START TASK INPUTS

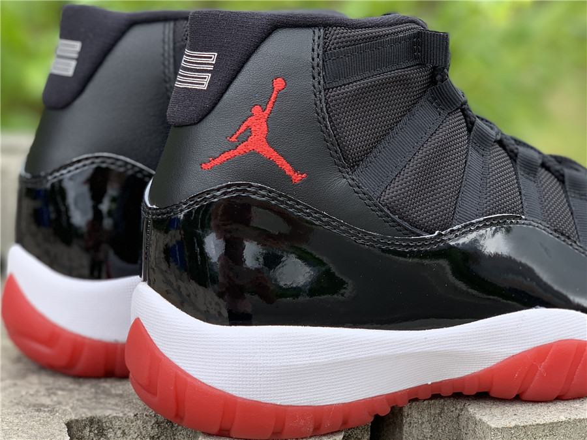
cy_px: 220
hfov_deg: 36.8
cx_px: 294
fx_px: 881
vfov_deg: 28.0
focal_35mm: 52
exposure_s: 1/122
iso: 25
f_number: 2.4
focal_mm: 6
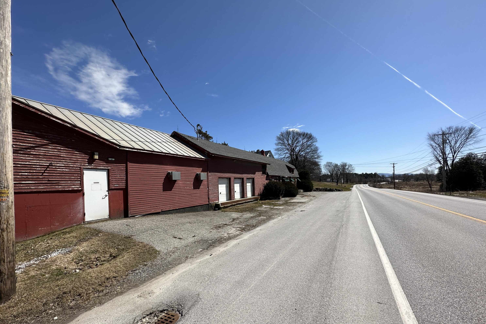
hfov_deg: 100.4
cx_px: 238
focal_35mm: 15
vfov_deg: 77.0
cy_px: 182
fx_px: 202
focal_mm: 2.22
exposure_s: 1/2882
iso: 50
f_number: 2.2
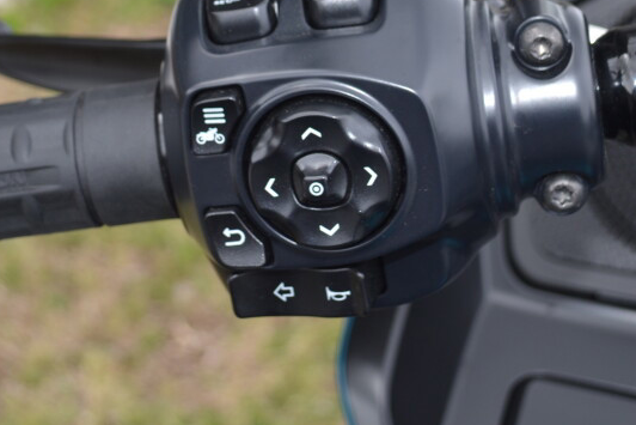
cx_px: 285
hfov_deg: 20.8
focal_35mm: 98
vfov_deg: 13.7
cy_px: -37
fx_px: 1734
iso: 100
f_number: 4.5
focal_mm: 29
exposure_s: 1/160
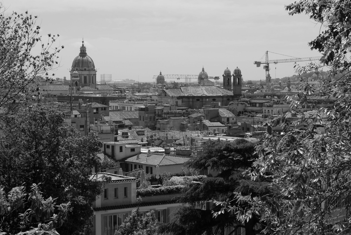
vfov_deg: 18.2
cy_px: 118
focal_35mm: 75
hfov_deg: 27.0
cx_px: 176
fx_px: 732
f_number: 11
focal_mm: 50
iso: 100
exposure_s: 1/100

END TASK INPUTS

Skipping the pictures, output the entries exactly as they appear above.

_TASK ANSWER_
cy_px: 220
hfov_deg: 36.8
cx_px: 294
fx_px: 881
vfov_deg: 28.0
focal_35mm: 52
exposure_s: 1/122
iso: 25
f_number: 2.4
focal_mm: 6
hfov_deg: 100.4
cx_px: 238
focal_35mm: 15
vfov_deg: 77.0
cy_px: 182
fx_px: 202
focal_mm: 2.22
exposure_s: 1/2882
iso: 50
f_number: 2.2
cx_px: 285
hfov_deg: 20.8
focal_35mm: 98
vfov_deg: 13.7
cy_px: -37
fx_px: 1734
iso: 100
f_number: 4.5
focal_mm: 29
exposure_s: 1/160
vfov_deg: 18.2
cy_px: 118
focal_35mm: 75
hfov_deg: 27.0
cx_px: 176
fx_px: 732
f_number: 11
focal_mm: 50
iso: 100
exposure_s: 1/100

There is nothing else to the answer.